The atmosphere is claustrophobic --- when in trial, Joan is always surrouded by the heads of clergymen while being led by the Anglophile bishop to reveal relationships with witchcraft. Even more so while she's in the cell wherein walls of heavy stone (the film was shot in the exact prison where Joan was detained) surround her, and privacy and even remnants of her feminine dignity are being encroached. She claims that her martyrdom is her imprisonment, definitely unaware that her burning has been pre-destined by her English captors.
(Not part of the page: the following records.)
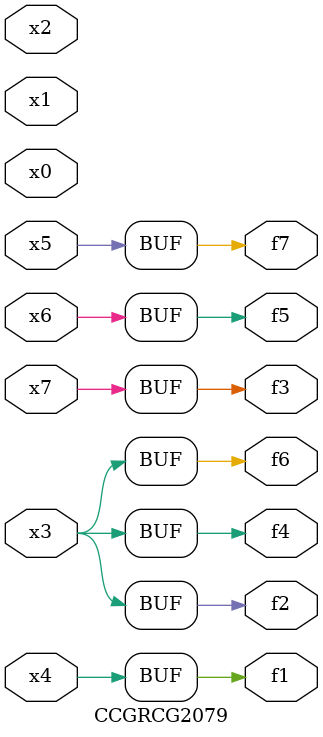
<source format=v>
module CCGRCG2079(
	input x0, x1, x2, x3, x4, x5, x6, x7,
	output f1, f2, f3, f4, f5, f6, f7
);
	assign f1 = x4;
	assign f2 = x3;
	assign f3 = x7;
	assign f4 = x3;
	assign f5 = x6;
	assign f6 = x3;
	assign f7 = x5;
endmodule

</source>
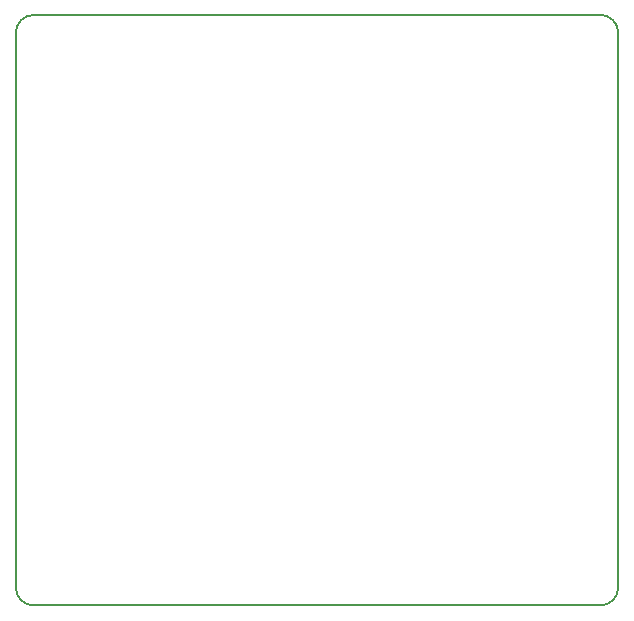
<source format=gm1>
%TF.GenerationSoftware,KiCad,Pcbnew,5.1.5+dfsg1-2build2*%
%TF.CreationDate,2021-01-07T13:00:26+01:00*%
%TF.ProjectId,TopConnectionBoard-ConnectorBoard,546f7043-6f6e-46e6-9563-74696f6e426f,rev?*%
%TF.SameCoordinates,Original*%
%TF.FileFunction,Profile,NP*%
%FSLAX46Y46*%
G04 Gerber Fmt 4.6, Leading zero omitted, Abs format (unit mm)*
G04 Created by KiCad (PCBNEW 5.1.5+dfsg1-2build2) date 2021-01-07 13:00:26*
%MOMM*%
%LPD*%
G04 APERTURE LIST*
%ADD10C,0.127000*%
G04 APERTURE END LIST*
D10*
X117500000Y-135000000D02*
G75*
G02X116000000Y-133500000I0J1500000D01*
G01*
X116000000Y-86500000D02*
G75*
G02X117500000Y-85000000I1500000J0D01*
G01*
X167000000Y-133500000D02*
G75*
G02X165500000Y-135000000I-1500000J0D01*
G01*
X165500000Y-85000000D02*
G75*
G02X167000000Y-86500000I0J-1500000D01*
G01*
X117500000Y-85000000D02*
X165500000Y-85000000D01*
X116000000Y-133500000D02*
X116000000Y-86500000D01*
X165500000Y-135000000D02*
X117500000Y-135000000D01*
X167000000Y-86500000D02*
X167000000Y-133500000D01*
M02*

</source>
France is captured by England. The bishops are being controlled by their English-speaking masters. Joan is physically, mentally and psychologically restrained by both her captors and the voices that dwell inside her head. Bresson explicitly explores the struggle for release, for that philosophical freedom, by tackling the enigma of Joan of Arc. Imperatively, he doesn't allow much creative freedom from his actors, restricting their dialogues as to what has been transcribed from the historical trials. There's a feeling that the actors are merely reading their lines (the same way that the mother is reading from the parchment what she thought of was her daughter's life), restricted from enunciation or emotions. Like the characters they are portraying and Bresson is depicting, the methodology is quite restrictive to what is historically preserved from the life of Joan. It's uncomfortably straightforward, spartan in method, and rarely punctuated with humanity (we do see Joan cry, but it is probably due to Bresson's understanding that the lass is merely nineteen and is burdened with a spiritual duty).
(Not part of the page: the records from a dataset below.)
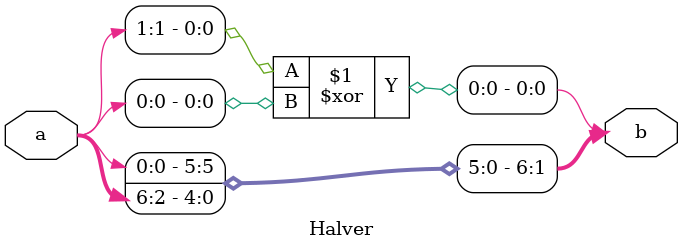
<source format=v>
module Halver(a, b);
	input [6:0] a;
	output [6:0] b;

	assign b[0] = a[1] ^ a[0];
	assign b[1] = a[2];
	assign b[2] = a[3];
	assign b[3] = a[4];
	assign b[4] = a[5];
	assign b[5] = a[6];
	assign b[6] = a[0];

endmodule 
</source>
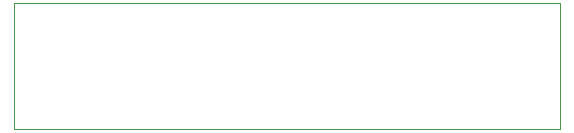
<source format=gbr>
G04 (created by PCBNEW (2013-jul-07)-stable) date Thu 18 Dec 2014 01:29:44 PM EET*
%MOIN*%
G04 Gerber Fmt 3.4, Leading zero omitted, Abs format*
%FSLAX34Y34*%
G01*
G70*
G90*
G04 APERTURE LIST*
%ADD10C,0.00590551*%
%ADD11C,0.00393701*%
G04 APERTURE END LIST*
G54D10*
G54D11*
X94600Y-52900D02*
X76400Y-52900D01*
X94600Y-57100D02*
X94600Y-52900D01*
X76400Y-57100D02*
X94600Y-57100D01*
X76400Y-52900D02*
X76400Y-57100D01*
M02*

</source>
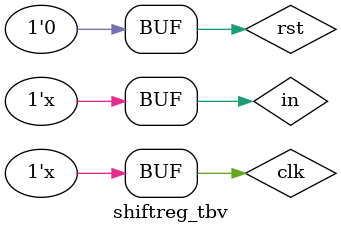
<source format=v>
`timescale 1ns / 1ps

module shiftreg_tbv;
reg clk, in, rst;
wire [3:0] out;

shiftreg u_shiftreg (
.clk(clk), .in(in), .rst(rst),
.out(out) );

initial begin
    clk = 1'b0;
    rst = 1'b0;
    in= 1'b1;
end
always clk = #10 ~clk;
always in = #50 ~in;
initial rst <= #400 ~rst;

endmodule

</source>
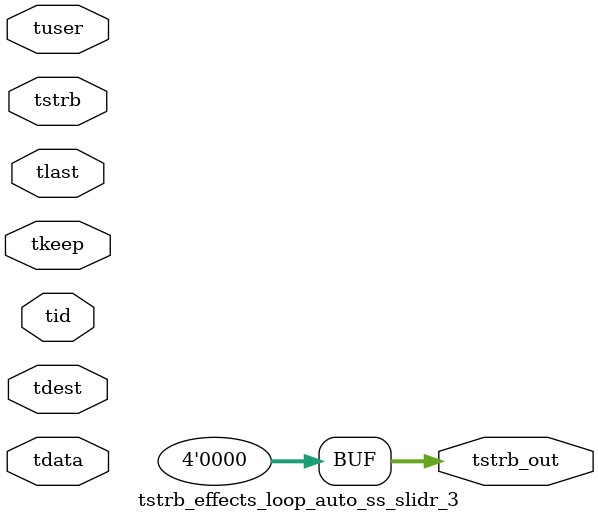
<source format=v>


`timescale 1ps/1ps

module tstrb_effects_loop_auto_ss_slidr_3 #
(
parameter C_S_AXIS_TDATA_WIDTH = 32,
parameter C_S_AXIS_TUSER_WIDTH = 0,
parameter C_S_AXIS_TID_WIDTH   = 0,
parameter C_S_AXIS_TDEST_WIDTH = 0,
parameter C_M_AXIS_TDATA_WIDTH = 32
)
(
input  [(C_S_AXIS_TDATA_WIDTH == 0 ? 1 : C_S_AXIS_TDATA_WIDTH)-1:0     ] tdata,
input  [(C_S_AXIS_TUSER_WIDTH == 0 ? 1 : C_S_AXIS_TUSER_WIDTH)-1:0     ] tuser,
input  [(C_S_AXIS_TID_WIDTH   == 0 ? 1 : C_S_AXIS_TID_WIDTH)-1:0       ] tid,
input  [(C_S_AXIS_TDEST_WIDTH == 0 ? 1 : C_S_AXIS_TDEST_WIDTH)-1:0     ] tdest,
input  [(C_S_AXIS_TDATA_WIDTH/8)-1:0 ] tkeep,
input  [(C_S_AXIS_TDATA_WIDTH/8)-1:0 ] tstrb,
input                                                                    tlast,
output [(C_M_AXIS_TDATA_WIDTH/8)-1:0 ] tstrb_out
);

assign tstrb_out = {1'b0};

endmodule


</source>
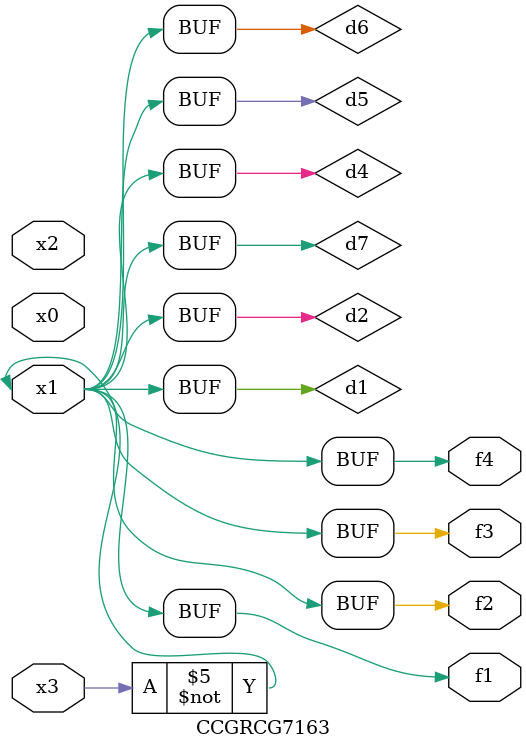
<source format=v>
module CCGRCG7163(
	input x0, x1, x2, x3,
	output f1, f2, f3, f4
);

	wire d1, d2, d3, d4, d5, d6, d7;

	not (d1, x3);
	buf (d2, x1);
	xnor (d3, d1, d2);
	nor (d4, d1);
	buf (d5, d1, d2);
	buf (d6, d4, d5);
	nand (d7, d4);
	assign f1 = d6;
	assign f2 = d7;
	assign f3 = d6;
	assign f4 = d6;
endmodule

</source>
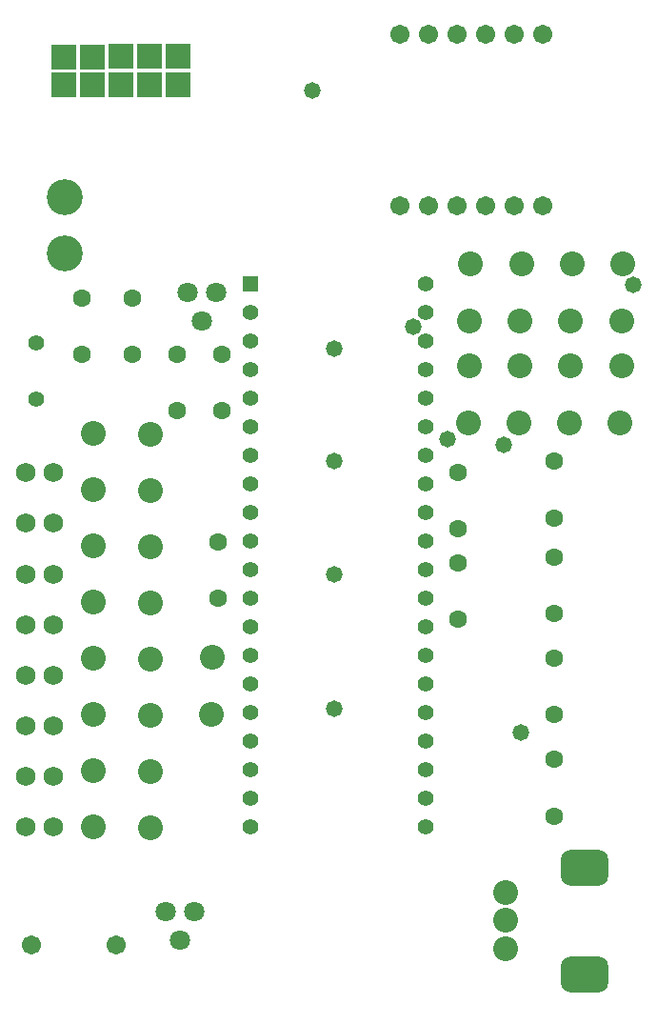
<source format=gts>
G04*
G04 #@! TF.GenerationSoftware,Altium Limited,Altium Designer,19.1.6 (110)*
G04*
G04 Layer_Color=8388736*
%FSLAX44Y44*%
%MOMM*%
G71*
G01*
G75*
%ADD17C,1.8032*%
%ADD18C,1.4032*%
%ADD19R,1.4032X1.4032*%
%ADD20C,1.6032*%
%ADD21C,2.2032*%
%ADD22C,1.7272*%
G04:AMPARAMS|DCode=23|XSize=3.2032mm|YSize=4.2032mm|CornerRadius=0.8516mm|HoleSize=0mm|Usage=FLASHONLY|Rotation=90.000|XOffset=0mm|YOffset=0mm|HoleType=Round|Shape=RoundedRectangle|*
%AMROUNDEDRECTD23*
21,1,3.2032,2.5000,0,0,90.0*
21,1,1.5000,4.2032,0,0,90.0*
1,1,1.7032,1.2500,0.7500*
1,1,1.7032,1.2500,-0.7500*
1,1,1.7032,-1.2500,-0.7500*
1,1,1.7032,-1.2500,0.7500*
%
%ADD23ROUNDEDRECTD23*%
%ADD24C,1.7032*%
%ADD25C,3.2032*%
%ADD26R,2.2032X2.2032*%
%ADD27C,1.4732*%
D17*
X432300Y994600D02*
D03*
X419600Y1020000D02*
D03*
X445000D02*
D03*
X425400Y470000D02*
D03*
X400000D02*
D03*
X412700Y444600D02*
D03*
D18*
X285000Y925200D02*
D03*
Y975000D02*
D03*
X630580Y1027800D02*
D03*
Y1002400D02*
D03*
Y977000D02*
D03*
Y951600D02*
D03*
Y926200D02*
D03*
Y900800D02*
D03*
Y875400D02*
D03*
Y850000D02*
D03*
Y824600D02*
D03*
Y799200D02*
D03*
Y773800D02*
D03*
Y748400D02*
D03*
Y723000D02*
D03*
Y697600D02*
D03*
Y672200D02*
D03*
Y646800D02*
D03*
Y621400D02*
D03*
Y596000D02*
D03*
Y570600D02*
D03*
Y545200D02*
D03*
X475000D02*
D03*
Y570600D02*
D03*
Y596000D02*
D03*
Y621400D02*
D03*
Y646800D02*
D03*
Y672200D02*
D03*
Y697600D02*
D03*
Y723000D02*
D03*
Y748400D02*
D03*
Y773800D02*
D03*
Y799200D02*
D03*
Y824600D02*
D03*
Y850000D02*
D03*
Y875400D02*
D03*
Y900800D02*
D03*
Y926200D02*
D03*
Y951600D02*
D03*
Y977000D02*
D03*
Y1002400D02*
D03*
D19*
Y1027800D02*
D03*
D20*
X745000Y695000D02*
D03*
Y645000D02*
D03*
X410000Y965000D02*
D03*
Y915001D02*
D03*
X450000Y965000D02*
D03*
Y915001D02*
D03*
X446270Y748730D02*
D03*
Y798730D02*
D03*
X745000Y555000D02*
D03*
Y605000D02*
D03*
X745000Y820000D02*
D03*
Y870000D02*
D03*
X745000Y735000D02*
D03*
Y785000D02*
D03*
X370000Y1015000D02*
D03*
Y965000D02*
D03*
X325000Y1015000D02*
D03*
Y965000D02*
D03*
X660000Y860000D02*
D03*
Y810000D02*
D03*
Y779622D02*
D03*
Y729622D02*
D03*
D21*
X804000Y904000D02*
D03*
X805000Y955000D02*
D03*
X759000Y904000D02*
D03*
X760000Y955000D02*
D03*
X714000Y904000D02*
D03*
X715000Y955000D02*
D03*
X669000Y904000D02*
D03*
X670000Y955000D02*
D03*
X335000Y545000D02*
D03*
X386000Y544000D02*
D03*
X441000Y696000D02*
D03*
X440000Y645000D02*
D03*
X806000Y1046000D02*
D03*
X805000Y995000D02*
D03*
X761000Y1046000D02*
D03*
X760000Y995000D02*
D03*
X386000Y594000D02*
D03*
X335000Y595000D02*
D03*
X386000Y644000D02*
D03*
X335000Y645000D02*
D03*
X386000Y694000D02*
D03*
X335000Y695000D02*
D03*
X386000Y744000D02*
D03*
X335000Y745000D02*
D03*
X386000Y794000D02*
D03*
X335000Y795000D02*
D03*
X386000Y844000D02*
D03*
X335000Y845000D02*
D03*
X386000Y894000D02*
D03*
X335000Y895000D02*
D03*
X716000Y1046000D02*
D03*
X715000Y995000D02*
D03*
X671000Y1046000D02*
D03*
X670000Y995000D02*
D03*
X702000Y462000D02*
D03*
Y487000D02*
D03*
Y437000D02*
D03*
D22*
X275000Y860000D02*
D03*
X300000D02*
D03*
X275000Y770000D02*
D03*
X300000D02*
D03*
X275000Y680000D02*
D03*
X300000D02*
D03*
X275000Y590000D02*
D03*
X300000D02*
D03*
X275000Y545000D02*
D03*
X300000D02*
D03*
X275000Y815000D02*
D03*
X300000D02*
D03*
X275000Y725000D02*
D03*
X300000D02*
D03*
X275000Y635000D02*
D03*
X300000D02*
D03*
D23*
X772000Y509000D02*
D03*
Y414000D02*
D03*
D24*
X280000Y440000D02*
D03*
X356000D02*
D03*
X608000Y1250000D02*
D03*
X633400D02*
D03*
X658800D02*
D03*
X684200D02*
D03*
X709600D02*
D03*
X735000D02*
D03*
Y1097600D02*
D03*
X709600D02*
D03*
X684200D02*
D03*
X658800D02*
D03*
X633400D02*
D03*
X608000D02*
D03*
D25*
X310000Y1055000D02*
D03*
Y1105000D02*
D03*
D26*
X309400Y1204600D02*
D03*
X334400D02*
D03*
X360000Y1205000D02*
D03*
X385400D02*
D03*
X410800D02*
D03*
X309400Y1229600D02*
D03*
X334400D02*
D03*
X360000Y1230000D02*
D03*
X385400D02*
D03*
X410800D02*
D03*
D27*
X650000Y890000D02*
D03*
X700000Y885000D02*
D03*
X620000Y990000D02*
D03*
X530000Y1200000D02*
D03*
X715821Y628988D02*
D03*
X550000Y650000D02*
D03*
Y770000D02*
D03*
Y870000D02*
D03*
Y970000D02*
D03*
X815340Y1026922D02*
D03*
M02*

</source>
From the narrative sparseness and the thematic intensity, Bresson develops a journey from corporeal imprisonment to freedom. There's a curious preoccupation with steps and footwork. Bresson's camera focuses a number of times on the feet of his characters; as if proclaiming our body's gravitational attraction with the Earth. That theme predominantly surfaces in Joan's trial --- the unsurprising uncomplementary nature of spiritual redemption and human politics (bureaucracy, justice, punishment). Bresson again captures Joan's bare feet finally lightfootedly walking towards the stake --- it's quite an unusual walk; it seems that she's scurrying or floating against the cement road; even an onlookers attempt to make her trip is met with failure as she continues her hurried steps.

We first see the free sky (a refreshing scene) when Joan is tied to the stake. While she burns, she says her last words --- that her voices did not deceive her (she begins to understand that she was meant to escape all corporeal imprisonment, not imprisonment dictated by the terms of human relations). When she breathes her last sigh, Bresson cuts to doves atop the canvas that separates the bishops from the sky, then again cuts to the stake with only ashes as remnants of Joan's body-bound self. It's quite a touching depiction of spiritual release.